Bekostigde universiteiten en hogescholen mogen binnenkort
onder hun eigen naam opleidingen aanbieden in het buitenland. Eerst
zouden ze daarvoor een aparte rechtspersoon moeten oprichten, maar dat
vindt minister Plasterk nu toch te omslachtig.
Plasterk had een ingewikkelde constructie bedacht voor bekostigde
instellingen die in het buitenland onderwijs willen verzorgen. Ze zouden
daarvoor een aparte rechtspersoon moeten opzetten en mochten alleen op
naam van deze dochterorganisatie diploma’s afgeven. Daarmee zou
voorkomen worden dat publieke middelen, bedoeld voor Nederlands
onderwijs, in buitenlandse dependances verdwijnen.
Vorige week plaatste de Tweede Kamer vraagtekens bij het plan. De
constructie was ‘onnodig ingewikkeld’, stelde Halbe Zijlstra van de VVD.

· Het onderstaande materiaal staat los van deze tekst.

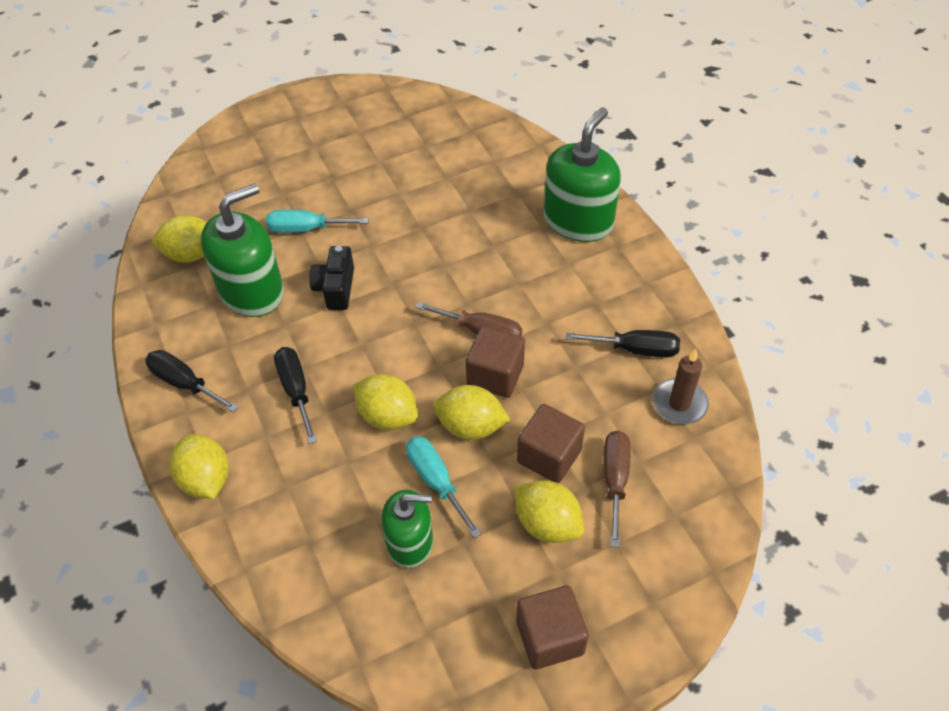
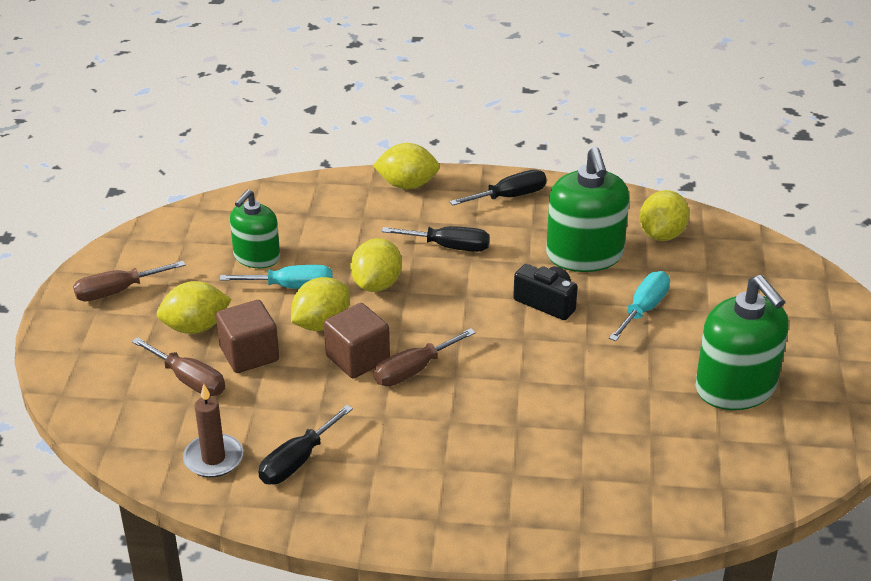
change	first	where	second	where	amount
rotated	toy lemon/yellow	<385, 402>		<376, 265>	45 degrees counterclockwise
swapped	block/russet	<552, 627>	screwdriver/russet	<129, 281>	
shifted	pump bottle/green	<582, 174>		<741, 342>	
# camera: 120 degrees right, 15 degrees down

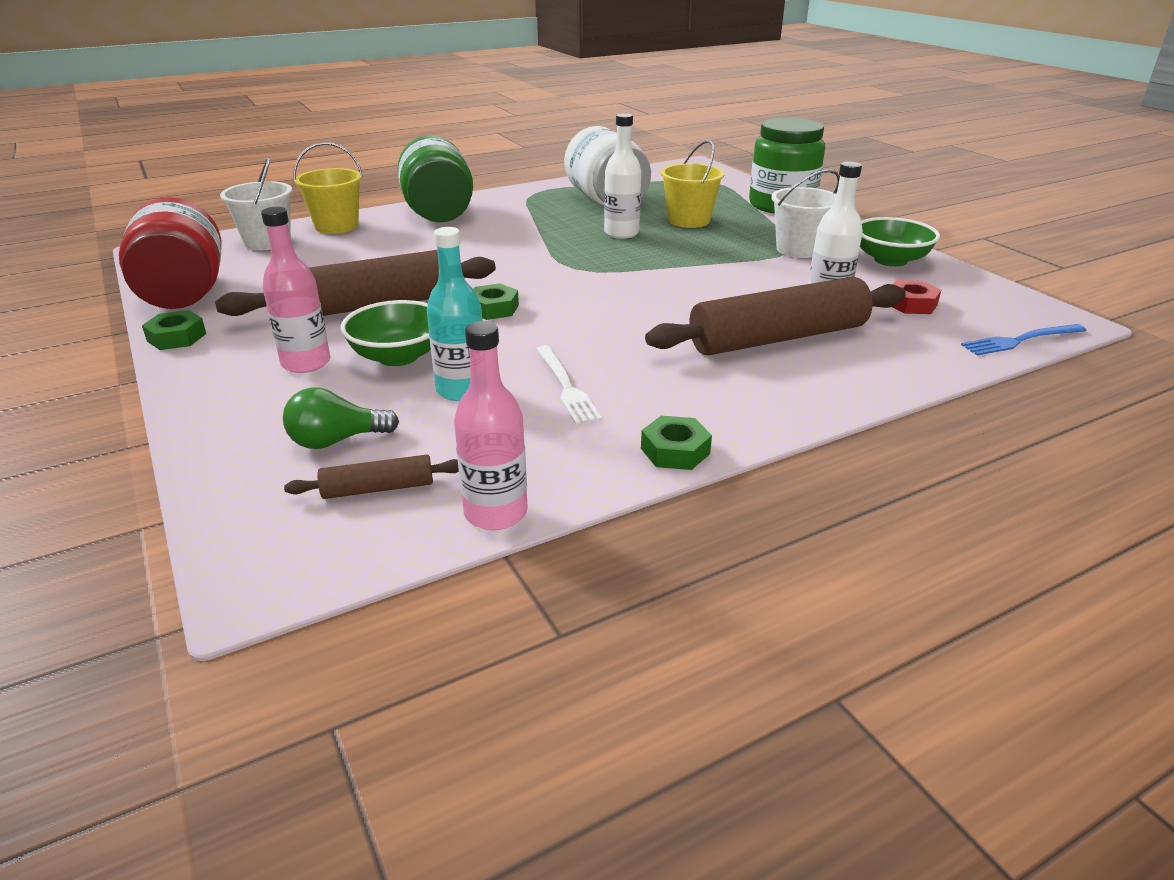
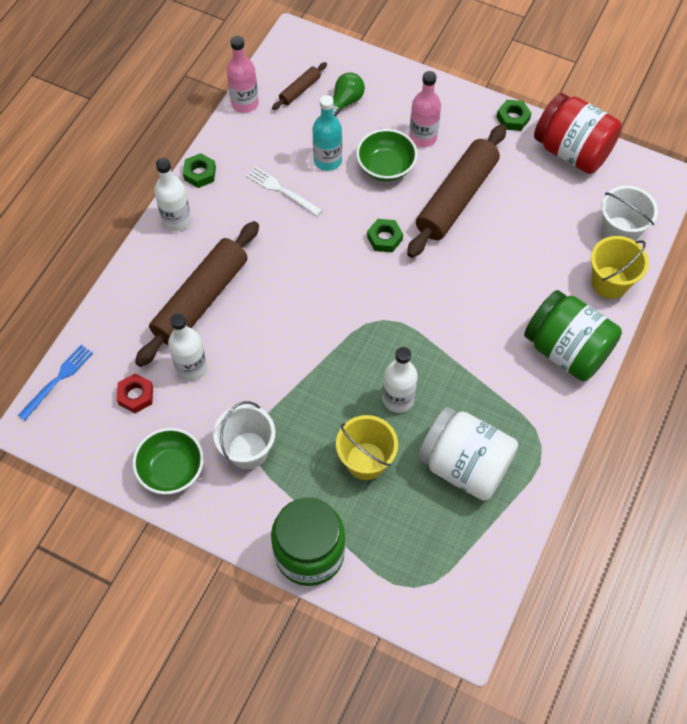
change	first	where	second	where	amount
new			bottle/pure white	<172, 194>	
# camera: 145 degrees right, 30 degrees up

Als de overheid wil voorkomen dat publiek geld ‘weglekt’ naar het
buitenland, kan dat ook op een minder omslachtige manier, vond Zijlstra.

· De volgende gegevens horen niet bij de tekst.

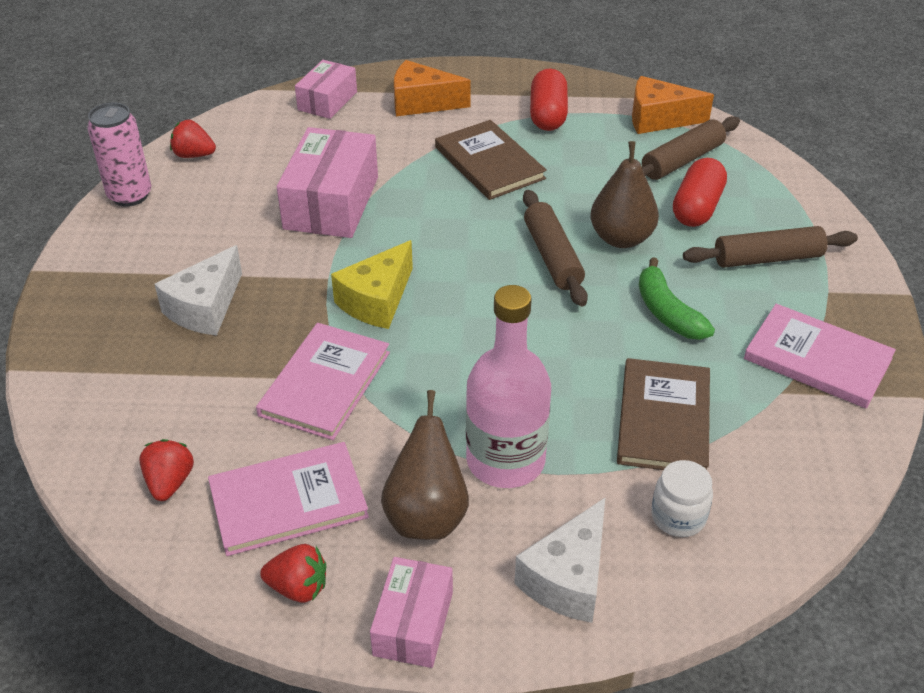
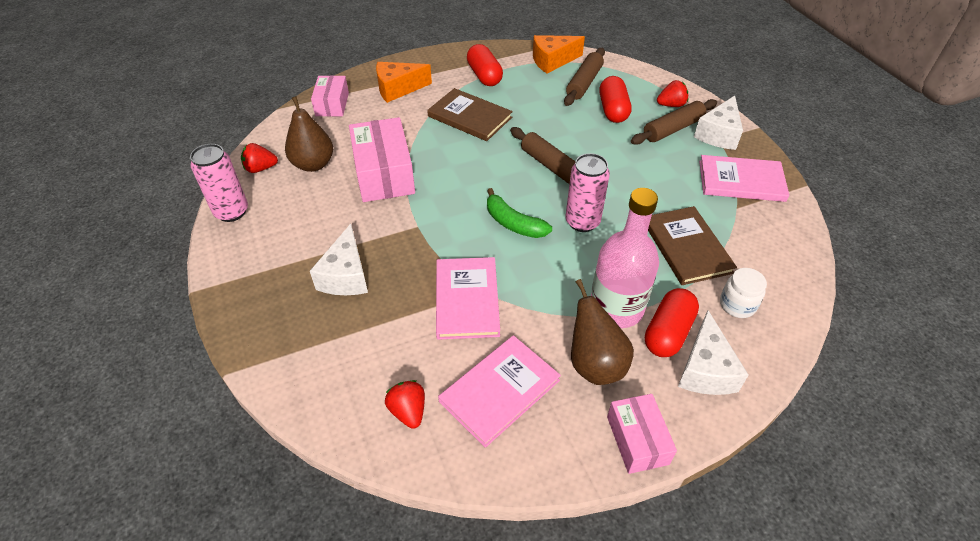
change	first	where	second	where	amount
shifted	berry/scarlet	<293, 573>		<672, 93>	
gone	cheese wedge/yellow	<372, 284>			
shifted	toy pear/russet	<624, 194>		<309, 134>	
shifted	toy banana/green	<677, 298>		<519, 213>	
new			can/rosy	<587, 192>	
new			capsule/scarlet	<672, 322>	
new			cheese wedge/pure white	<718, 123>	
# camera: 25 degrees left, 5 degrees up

In een schriftelijke reactie geeft Plasterk toe dat zijn constructie een
ongewenst ‘bureaucratisch effect’ heeft. Daarnaast verrichten veel
bekostigde instellingen reeds private activiteiten, en bestaan er al
regels om het weglekken van publiek geld naar zulke activiteiten te
voorkomen. Plasterk ziet daarom ‘geen inhoudelijke reden’ meer voor zijn
eerdere plan. Als hij bekostigde instellingen toch toestaat in het
buitenland onderwijs aan te bieden en daar Nederlandse diploma’s aan te
verbinden, wil hij in de toekomst wel nog nadere eisen kunnen stellen.